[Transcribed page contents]
● ● ●

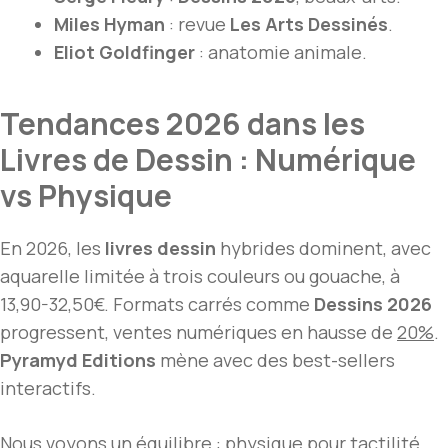
Miles Hyman
: revue
Les Arts Dessinés
.
Eliot Goldfinger
: anatomie animale.
Tendances 2026 dans les
Livres de Dessin : Numérique
vs Physique
En 2026, les
livres dessin
hybrides dominent, avec
aquarelle limitée à trois couleurs ou gouache, à
13,90-32,50€. Formats carrés comme
Dessins 2026
progressent, ventes numériques en hausse de
20%
.
Pyramyd Editions
mène avec des best-sellers
interactifs.
Nous voyons un équilibre : physique pour tactilité,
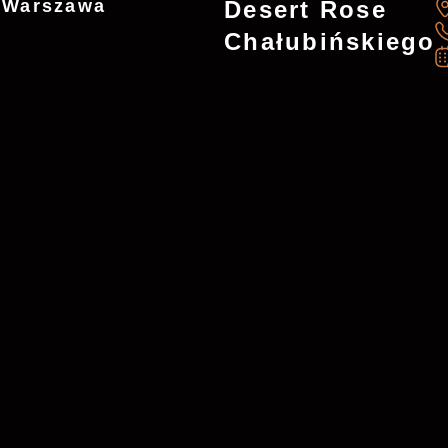
7 Warszawa
Desert Rose
Chałubińskiego
Desert Rose - Jasna
*
Ul. Jasna 7, 00-007 Warszawa
+48 736 735 518
desertrosewarsaw@gmail.com
Mon. - Sun.: 10 - 22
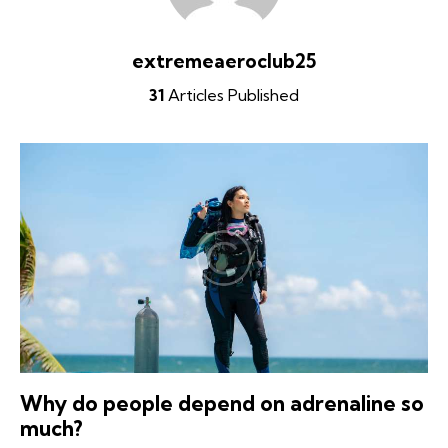
extremeaeroclub25
31
Articles Published
Why do people depend on adrenaline so
much?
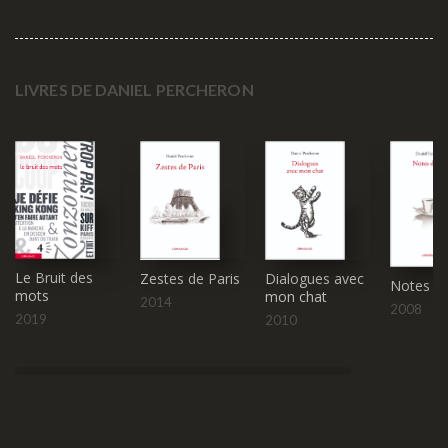
LIVRES DE DANIEL PERCHERON
Le Bruit des
Zestes de Paris
Dialogues avec
Notes de
mots
mon chat
2014
2008
2019
2010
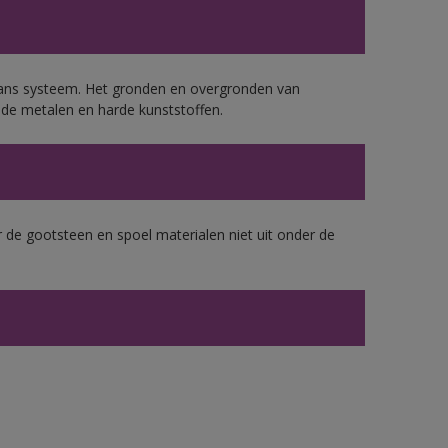
lans systeem. Het gronden en overgronden van
de metalen en harde kunststoffen.
 de gootsteen en spoel materialen niet uit onder de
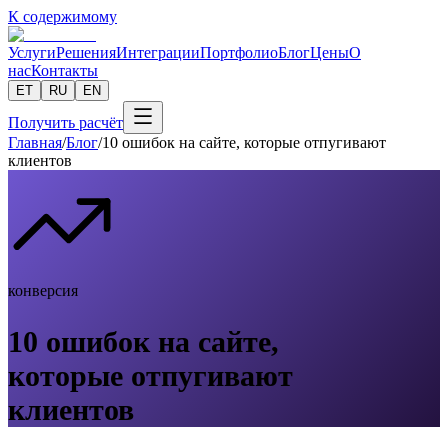
К содержимому
Услуги
Решения
Интеграции
Портфолио
Блог
Цены
О
нас
Контакты
ET
RU
EN
Получить расчёт
Главная
/
Блог
/
10 ошибок на сайте, которые отпугивают
клиентов
конверсия
10 ошибок на сайте,
которые отпугивают
клиентов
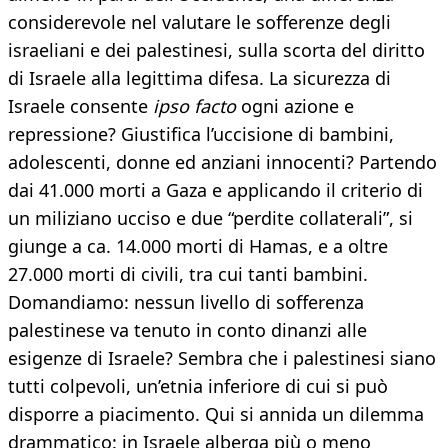
considerevole nel valutare le sofferenze degli
israeliani e dei palestinesi, sulla scorta del diritto
di Israele alla legittima difesa. La sicurezza di
Israele consente
ipso facto
ogni azione e
repressione? Giustifica l’uccisione di bambini,
adolescenti, donne ed anziani innocenti? Partendo
dai 41.000 morti a Gaza e applicando il criterio di
un miliziano ucciso e due “perdite collaterali”, si
giunge a ca. 14.000 morti di Hamas, e a oltre
27.000 morti di civili, tra cui tanti bambini.
Domandiamo: nessun livello di sofferenza
palestinese va tenuto in conto dinanzi alle
esigenze di Israele? Sembra che i palestinesi siano
tutti colpevoli, un’etnia inferiore di cui si può
disporre a piacimento. Qui si annida un dilemma
drammatico: in Israele alberga più o meno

● ● ●

## What is being asked
Your reply must reproduce all of the entries exactly and contain no pictures.

## Finished task
Miles Hyman
: revue
Les Arts Dessinés
.
Eliot Goldfinger
: anatomie animale.
Tendances 2026 dans les
Livres de Dessin : Numérique
vs Physique
En 2026, les
livres dessin
hybrides dominent, avec
aquarelle limitée à trois couleurs ou gouache, à
13,90-32,50€. Formats carrés comme
Dessins 2026
progressent, ventes numériques en hausse de
20%
.
Pyramyd Editions
mène avec des best-sellers
interactifs.
Nous voyons un équilibre : physique pour tactilité,
7 Warszawa
Desert Rose
Chałubińskiego
Desert Rose - Jasna
*
Ul. Jasna 7, 00-007 Warszawa
+48 736 735 518
desertrosewarsaw@gmail.com
Mon. - Sun.: 10 - 22
extremeaeroclub25
31
Articles Published
Why do people depend on adrenaline so
much?
LIVRES DE DANIEL PERCHERON
Le Bruit des
Zestes de Paris
Dialogues avec
Notes de
mots
mon chat
2014
2008
2019
2010
lans systeem. Het gronden en overgronden van
de metalen en harde kunststoffen.
 de gootsteen en spoel materialen niet uit onder de
К содержимому
Услуги
Решения
Интеграции
Портфолио
Блог
Цены
О
нас
Контакты
ET
RU
EN
Получить расчёт
Главная
/
Блог
/
10 ошибок на сайте, которые отпугивают
клиентов
конверсия
10 ошибок на сайте,
которые отпугивают
клиентов
considerevole nel valutare le sofferenze degli
israeliani e dei palestinesi, sulla scorta del diritto
di Israele alla legittima difesa. La sicurezza di
Israele consente
ipso facto
ogni azione e
repressione? Giustifica l’uccisione di bambini,
adolescenti, donne ed anziani innocenti? Partendo
dai 41.000 morti a Gaza e applicando il criterio di
un miliziano ucciso e due “perdite collaterali”, si
giunge a ca. 14.000 morti di Hamas, e a oltre
27.000 morti di civili, tra cui tanti bambini.
Domandiamo: nessun livello di sofferenza
palestinese va tenuto in conto dinanzi alle
esigenze di Israele? Sembra che i palestinesi siano
tutti colpevoli, un’etnia inferiore di cui si può
disporre a piacimento. Qui si annida un dilemma
drammatico: in Israele alberga più o meno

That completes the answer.